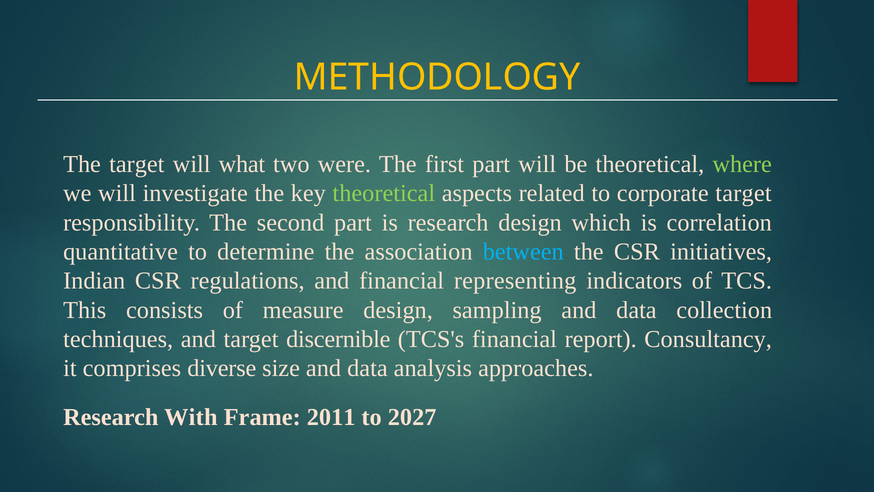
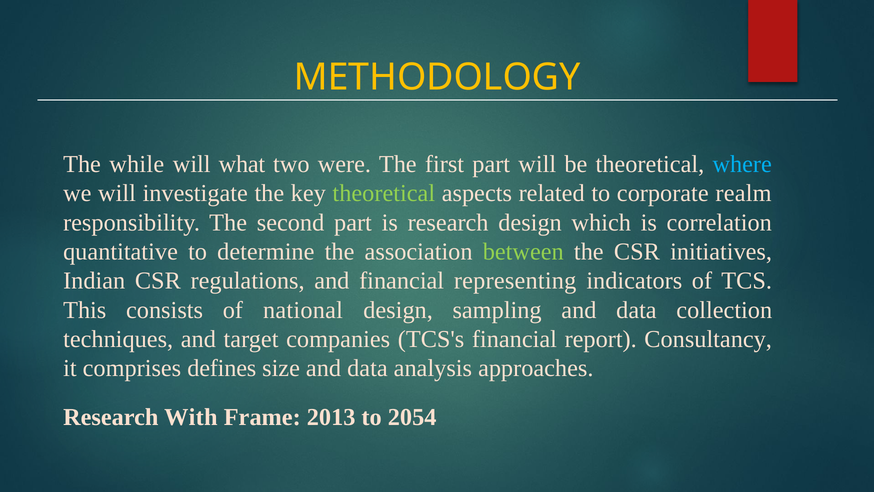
The target: target -> while
where colour: light green -> light blue
corporate target: target -> realm
between colour: light blue -> light green
measure: measure -> national
discernible: discernible -> companies
diverse: diverse -> defines
2011: 2011 -> 2013
2027: 2027 -> 2054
# # # # #
_Task prompt_. Render each line of the listing above as a Markdown table with the columns Number and Entry, leaving out the pictures and any blank lines.

_Exercise result_.
| Number | Entry |
|---|---|
| 1 | The target: target -> while |
| 2 | where colour: light green -> light blue |
| 3 | corporate target: target -> realm |
| 4 | between colour: light blue -> light green |
| 5 | measure: measure -> national |
| 6 | discernible: discernible -> companies |
| 7 | diverse: diverse -> defines |
| 8 | 2011: 2011 -> 2013 |
| 9 | 2027: 2027 -> 2054 |